NEW YORK—Union Square Park was bustling on one of the first days of proper spring weather. Street dancers, chess players and book readers filled the park amidst a chaotic mix of Hip Hop and Swing music playing throughout the park.
Descending the stairs into the subway station, the commotion quieted down. A rare moment of silence was found near the turnstile. A step further and waves of Bel Canto style singing and the sweet strains of opera music engulfed the station. This was the doing of 22-year-old Samantha Margulies, a performer, writer, and student of English and Philosophy at Hunter College.
She performs three times a week in the Union Square subway station, and in other stations around the city, as part of the MTA’s Music Under New York program. Margulies was born and raised in Washington Heights.

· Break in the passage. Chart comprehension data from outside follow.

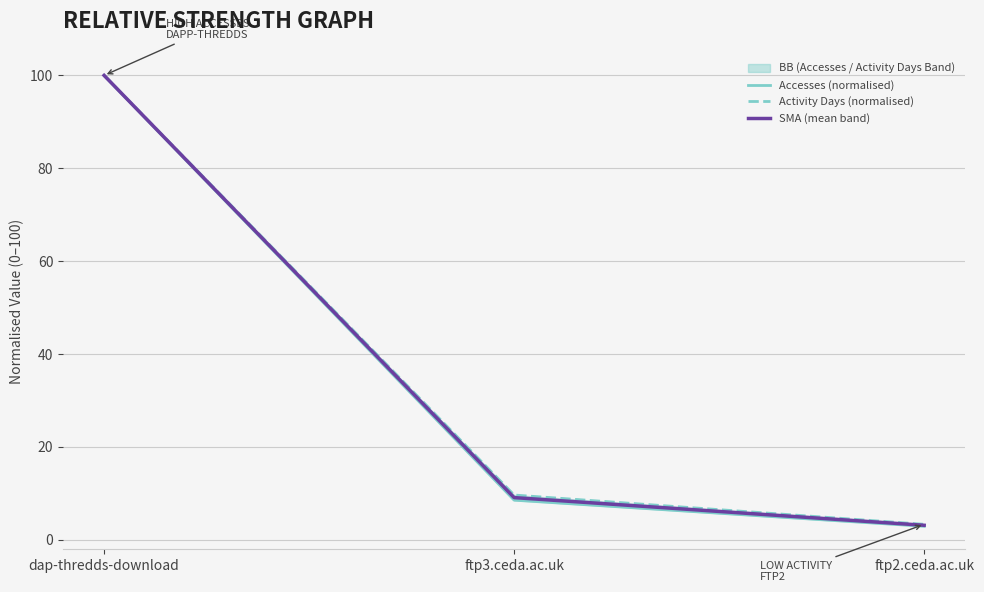

Reading left to right, extract all data points from this chart.

Accesses (normalised): dap-thredds-download=100.0	ftp3.ceda.ac.uk=8.5	ftp2.ceda.ac.uk=2.9
Activity Days (normalised): dap-thredds-download=100.0	ftp3.ceda.ac.uk=9.6	ftp2.ceda.ac.uk=3.3
SMA (mean band): dap-thredds-download=100.0	ftp3.ceda.ac.uk=9.1	ftp2.ceda.ac.uk=3.1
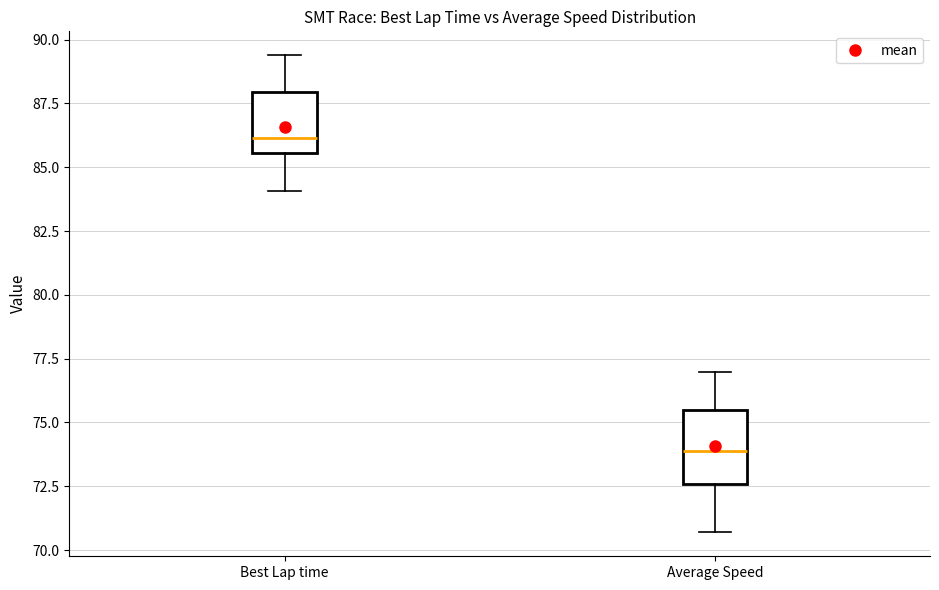

Reading left to right, transcribe this box plot: for each box, give where its median line is, the range the box spans, and where its two whiskers end, as read against the y-axis. The values are not printed on the chart, so give them approximately, as read against the axis.

Best Lap time: median 86.0, box 85.5 to 88.0, whiskers 84.0 to 89.5
Average Speed: median 74.0, box 72.5 to 75.5, whiskers 70.5 to 77.0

The Epoch Times: How is it to perform in the subway?
Ms. Margulies: I like it a lot better than performing to an audience. You can really tell what people think of you. If they stay and listen and give me money I know they like me. It is [also] very informal, so I can try out whatever I want. I can experiment with different techniques.
I enjoy the spontaneity of performing in the subways. It could be anywhere. It is in between time and space. I can pretend I am in any sort of venue. It is very liberating.
Sometimes I do cabaret performances. I do Irish pubs a little bit, but mostly the subways.
The Epoch Times: What do you like about singing?
Ms. Margulies: I enjoy being able to translate speaking into song. I’ve been studying [singing] since I was seven years old. I listened to a lot of musical theater and Disney and started learning to sing by imitating Broadway singers.
I’m also writing a novel, and songs, and also doing some visual arts. I have different artistic interests. I’m trying to integrate them. I can’t really choose.
The Epoch Times: How was it to grow up in New York?
Ms. Margulies: [Growing up] I felt like I am living between two different worlds. Where I live there are a lot of old buildings and Art Deco stuff. When I go downtown, where my education is, it is a lot more modern and urban and crowded.
I had a pretty good time [growing up here]. People who grow up in the city have a stronger immune system. People who move to the city from the suburbs or the country end up getting sick a lot. People who grew up in the city can live anywhere.
I like New York. I have to. I am really adapted to it.